Final answer:
The balanced equations for the electrode reactions are:
Anode (oxidation): Fe(s) → Fe²⁺(aq) + 2e⁻
Cathode (reduction): 2H₂O(l) + O₂(g) + 4e⁻ → 4OH⁻(aq)
The overall cell reaction is: 4Fe(s) + O₂(g) + 4H₂O(l) → 4Fe²⁺(aq) + 4OH⁻(aq)
Step-by-step explanation:
In the galvanic cell setup described, iron (Fe) acts as the anode and undergoes oxidation, releasing electrons to form Fe²⁺ ions in the solution according to the equation: Fe(s) → Fe²⁺(aq) + 2e⁻. Meanwhile, at the cathode, oxygen (O₂) from the gas phase, along with water (H₂O) and electrons, forms hydroxide ions (OH⁻) in an overall reduction reaction: 2H₂O(l) + O₂(g) + 4e⁻ → 4OH⁻(aq).

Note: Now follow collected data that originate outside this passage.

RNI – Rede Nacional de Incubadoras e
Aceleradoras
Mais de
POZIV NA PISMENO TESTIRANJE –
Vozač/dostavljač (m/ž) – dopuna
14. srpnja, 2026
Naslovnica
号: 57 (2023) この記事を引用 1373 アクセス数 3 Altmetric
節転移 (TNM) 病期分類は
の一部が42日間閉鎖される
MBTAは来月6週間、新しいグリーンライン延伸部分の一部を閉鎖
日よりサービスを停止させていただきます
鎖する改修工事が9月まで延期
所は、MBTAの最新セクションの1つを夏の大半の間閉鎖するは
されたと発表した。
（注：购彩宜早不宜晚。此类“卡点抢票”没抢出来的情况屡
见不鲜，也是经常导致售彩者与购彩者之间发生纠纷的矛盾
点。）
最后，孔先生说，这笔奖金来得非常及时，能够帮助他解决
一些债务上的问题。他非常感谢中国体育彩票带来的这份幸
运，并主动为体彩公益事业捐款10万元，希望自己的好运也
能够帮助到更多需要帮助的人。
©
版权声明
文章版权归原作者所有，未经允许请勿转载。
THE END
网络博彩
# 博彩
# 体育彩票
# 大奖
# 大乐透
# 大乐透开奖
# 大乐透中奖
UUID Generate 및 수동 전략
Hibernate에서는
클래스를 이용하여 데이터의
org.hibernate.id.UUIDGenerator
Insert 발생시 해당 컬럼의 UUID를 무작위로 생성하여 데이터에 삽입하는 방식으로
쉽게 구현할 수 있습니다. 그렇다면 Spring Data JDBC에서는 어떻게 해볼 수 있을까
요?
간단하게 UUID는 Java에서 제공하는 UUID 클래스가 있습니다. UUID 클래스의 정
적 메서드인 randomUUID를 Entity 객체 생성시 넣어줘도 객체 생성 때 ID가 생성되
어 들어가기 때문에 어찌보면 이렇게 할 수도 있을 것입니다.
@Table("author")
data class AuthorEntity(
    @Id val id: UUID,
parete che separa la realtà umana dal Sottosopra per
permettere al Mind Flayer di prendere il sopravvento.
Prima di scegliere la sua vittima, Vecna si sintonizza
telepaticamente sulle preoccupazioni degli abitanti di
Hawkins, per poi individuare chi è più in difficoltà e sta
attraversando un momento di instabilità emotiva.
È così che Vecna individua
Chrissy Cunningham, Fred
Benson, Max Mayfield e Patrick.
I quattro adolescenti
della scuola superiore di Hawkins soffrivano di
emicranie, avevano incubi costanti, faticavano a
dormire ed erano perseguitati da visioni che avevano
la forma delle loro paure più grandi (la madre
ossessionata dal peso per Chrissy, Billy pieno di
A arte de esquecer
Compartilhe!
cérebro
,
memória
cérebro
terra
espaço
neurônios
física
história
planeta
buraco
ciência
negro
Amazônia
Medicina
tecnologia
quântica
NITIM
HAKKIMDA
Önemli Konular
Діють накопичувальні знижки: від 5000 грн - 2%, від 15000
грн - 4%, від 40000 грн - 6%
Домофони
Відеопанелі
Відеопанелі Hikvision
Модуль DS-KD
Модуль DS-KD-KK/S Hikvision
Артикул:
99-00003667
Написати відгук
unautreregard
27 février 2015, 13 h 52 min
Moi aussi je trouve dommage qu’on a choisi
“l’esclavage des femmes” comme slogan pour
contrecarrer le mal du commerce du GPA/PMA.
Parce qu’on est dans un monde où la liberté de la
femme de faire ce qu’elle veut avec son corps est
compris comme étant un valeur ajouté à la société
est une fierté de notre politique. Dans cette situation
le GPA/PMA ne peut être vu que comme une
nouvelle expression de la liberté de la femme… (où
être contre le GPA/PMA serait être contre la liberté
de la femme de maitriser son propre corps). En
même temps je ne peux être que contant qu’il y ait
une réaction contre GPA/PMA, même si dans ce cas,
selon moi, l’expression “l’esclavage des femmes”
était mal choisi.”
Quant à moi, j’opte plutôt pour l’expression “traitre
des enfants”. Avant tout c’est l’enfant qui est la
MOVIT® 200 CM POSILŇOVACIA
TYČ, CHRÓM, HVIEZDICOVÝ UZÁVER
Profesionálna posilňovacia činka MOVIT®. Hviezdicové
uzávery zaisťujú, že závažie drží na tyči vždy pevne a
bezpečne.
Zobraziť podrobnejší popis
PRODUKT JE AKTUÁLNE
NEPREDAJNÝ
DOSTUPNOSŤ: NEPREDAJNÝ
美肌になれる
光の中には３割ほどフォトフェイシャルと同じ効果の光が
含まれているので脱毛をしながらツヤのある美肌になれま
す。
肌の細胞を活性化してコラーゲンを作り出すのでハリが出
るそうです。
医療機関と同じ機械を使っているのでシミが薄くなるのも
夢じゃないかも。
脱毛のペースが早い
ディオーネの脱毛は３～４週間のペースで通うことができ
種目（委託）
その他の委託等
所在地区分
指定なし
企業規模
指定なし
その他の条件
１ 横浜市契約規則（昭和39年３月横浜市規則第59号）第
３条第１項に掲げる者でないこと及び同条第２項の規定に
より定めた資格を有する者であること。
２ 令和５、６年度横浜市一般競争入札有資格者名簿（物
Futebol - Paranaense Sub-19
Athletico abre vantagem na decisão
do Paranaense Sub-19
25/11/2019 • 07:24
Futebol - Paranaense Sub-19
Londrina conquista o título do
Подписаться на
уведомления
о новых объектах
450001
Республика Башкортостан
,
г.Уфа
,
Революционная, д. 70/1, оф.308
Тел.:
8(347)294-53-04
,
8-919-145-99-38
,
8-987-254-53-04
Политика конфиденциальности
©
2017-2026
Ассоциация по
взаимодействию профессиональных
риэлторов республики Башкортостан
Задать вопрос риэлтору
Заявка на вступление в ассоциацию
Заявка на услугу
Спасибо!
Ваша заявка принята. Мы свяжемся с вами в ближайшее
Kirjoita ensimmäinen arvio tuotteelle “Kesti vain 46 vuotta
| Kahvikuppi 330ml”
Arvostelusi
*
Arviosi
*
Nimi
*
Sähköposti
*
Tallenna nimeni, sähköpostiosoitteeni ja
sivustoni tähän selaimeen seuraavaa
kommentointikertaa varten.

The overall cell reaction is obtained by adding the anode and cathode half-reactions. The balanced overall cell reaction is: 4Fe(s) + O₂(g) + 4H₂O(l) → 4Fe²⁺(aq) + 4OH⁻(aq). This equation represents the combination of the oxidation of iron and the reduction of oxygen and water to form Fe²⁺ ions and hydroxide ions, respectively.
In the cell diagram, the anode (Fe(s)) and cathode (Pt(s)) should be clearly labeled. Electrons flow from the anode to the cathode through the external circuit, while Fe²⁺ ions move from the anode into the solution. Simultaneously, oxygen gas reacts at the cathode, contributing to the formation of OH⁻ ions. This cell setup and the associated reactions illustrate the electron and ion flow in a galvanic cell configuration, showcasing the redox reactions occurring at the electrodes.